There’s an important model in our class called the Tools of Cooperation,which basically says that being a visionary manager isn’t all it’s cracked up to be. It’s one thing to see into the foggy future with acuity and chart the course corrections that the company must make. But it’s quite another to persuade employees who might not see the changes ahead to line up and work cooperatively to take the company in that new direction. Knowing what tools to wield to elicit the needed cooperation is a critical managerial skill.
在我们的课堂上,有一个极为关键的模型——“合作工具”(Tools of Cooperation)。它向我们揭示了一个经常被误解的真相:仅有远见的管理并不足以成就一切。确实,能够穿透迷雾,预见未来,并为企业指明航向是极其宝贵的能力;
然而,更加艰巨的任务在于,如何引导那些未能看到这些变化的员工,团结一致,共同努力,朝着这个新方向前进。这就要求管理者不仅需要有洞察力,更要掌握那些能够激发团队合作精神、调动员工积极性的管理工具。掌握这些工具,是管理者通往成功的关键。

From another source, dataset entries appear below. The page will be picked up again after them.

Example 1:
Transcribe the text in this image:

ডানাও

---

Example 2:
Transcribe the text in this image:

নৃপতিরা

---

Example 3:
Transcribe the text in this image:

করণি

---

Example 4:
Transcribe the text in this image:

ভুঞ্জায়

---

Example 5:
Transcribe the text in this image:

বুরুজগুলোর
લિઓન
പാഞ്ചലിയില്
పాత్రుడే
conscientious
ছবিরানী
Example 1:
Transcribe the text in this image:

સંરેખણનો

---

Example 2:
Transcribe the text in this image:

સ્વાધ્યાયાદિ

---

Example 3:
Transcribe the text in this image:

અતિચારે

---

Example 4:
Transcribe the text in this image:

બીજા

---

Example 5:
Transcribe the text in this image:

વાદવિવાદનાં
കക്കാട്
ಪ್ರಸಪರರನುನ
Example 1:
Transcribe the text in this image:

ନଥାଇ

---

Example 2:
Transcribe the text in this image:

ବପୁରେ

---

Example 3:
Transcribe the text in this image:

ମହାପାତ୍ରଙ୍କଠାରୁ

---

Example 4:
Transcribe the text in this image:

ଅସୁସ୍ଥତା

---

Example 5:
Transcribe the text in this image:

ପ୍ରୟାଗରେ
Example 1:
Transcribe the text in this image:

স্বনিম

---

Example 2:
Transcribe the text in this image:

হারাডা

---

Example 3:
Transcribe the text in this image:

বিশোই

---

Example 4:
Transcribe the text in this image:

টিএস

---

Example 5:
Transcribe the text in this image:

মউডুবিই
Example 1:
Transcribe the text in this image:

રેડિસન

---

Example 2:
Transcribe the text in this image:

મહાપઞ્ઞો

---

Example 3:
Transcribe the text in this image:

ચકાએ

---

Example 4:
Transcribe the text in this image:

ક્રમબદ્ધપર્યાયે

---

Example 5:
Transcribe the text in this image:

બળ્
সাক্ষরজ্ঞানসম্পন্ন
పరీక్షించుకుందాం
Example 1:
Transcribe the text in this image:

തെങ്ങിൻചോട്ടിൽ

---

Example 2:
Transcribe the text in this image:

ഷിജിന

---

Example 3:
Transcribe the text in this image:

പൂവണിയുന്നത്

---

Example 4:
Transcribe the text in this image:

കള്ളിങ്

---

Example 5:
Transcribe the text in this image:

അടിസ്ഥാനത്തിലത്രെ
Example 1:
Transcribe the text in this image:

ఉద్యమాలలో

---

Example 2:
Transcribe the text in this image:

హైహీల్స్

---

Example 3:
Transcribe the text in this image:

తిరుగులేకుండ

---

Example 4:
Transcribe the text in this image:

The theory arrays these tools along two dimensions—the extent to which members of the organization agree on what they want from their participation in the enterprise,
and the extent to which they agree on what actions will produce the desired results. When there is little agreement on both axes,
you have to use “power tools”—coercion,threats,punishment,and so on—to secure cooperation. Many companies start in this quadrant,
which is why the founding executive team must play such an assertive role in defining what must be done and how. If employees’ ways of working together to address those tasks succeed over and over,
consensus begins to form. MIT’s Edgar Schein has described this process as the mechanism by which a culture is built. Ultimately,
people don’t even think about whether their way of doing things yields success. They embrace priorities and follow procedures by instinct and assumption rather than by explicit decision—which means that they’ve created a culture. Culture,
in compelling but unspoken ways,dictates the proven,acceptable methods by which members of the group address recurrent problems. And culture defines the priority given to different types of problems. It can be a powerful management tool.
这个工具的使用取决于两件事:团队成员对他们参与企业目标的共识程度,以及他们对实现这些目标的方法的认同程度。当这两方面的共识都不足时,管理者常常需要依赖于“权力工具”——如强制和威胁,来确保团队的合作。这是许多初创公司在早期阶段不得不面对的现实,也是创始团队在明确企业方向和方法上需要坚定立场的原因。
随着时间的推移,如果团队在协作中反复取得成功,就会逐步建立起共识,形成团队文化。正如麻省理工学院的埃德加·谢因所言,这一过程是文化形成的核心机制。随着时间的流逝,团队成员会开始无需过多思考,便能自然而然地采取正确的工作方式,这些习惯和程序成了他们行为的本能部分。
文化在无形中规定了面对问题的解决方案,赋予不同问题以不同的优先级,成了一种极具影响力的管理工具。
In using this model to address the question,How can I be sure that my family becomes an enduring source of happiness?,my students quickly see that the simplest tools that parents can wield to elicit cooperation from children are power tools. But there comes a point during the teen years when power tools no longer work. At that point parents start wishing that they had begun working with their children at a very young age to build a culture at home in which children instinctively behave respectfully toward one another,
obey their parents,and choose the right thing to do. Families have cultures,just as companies do. Those cultures can be built consciously or evolve inadvertently.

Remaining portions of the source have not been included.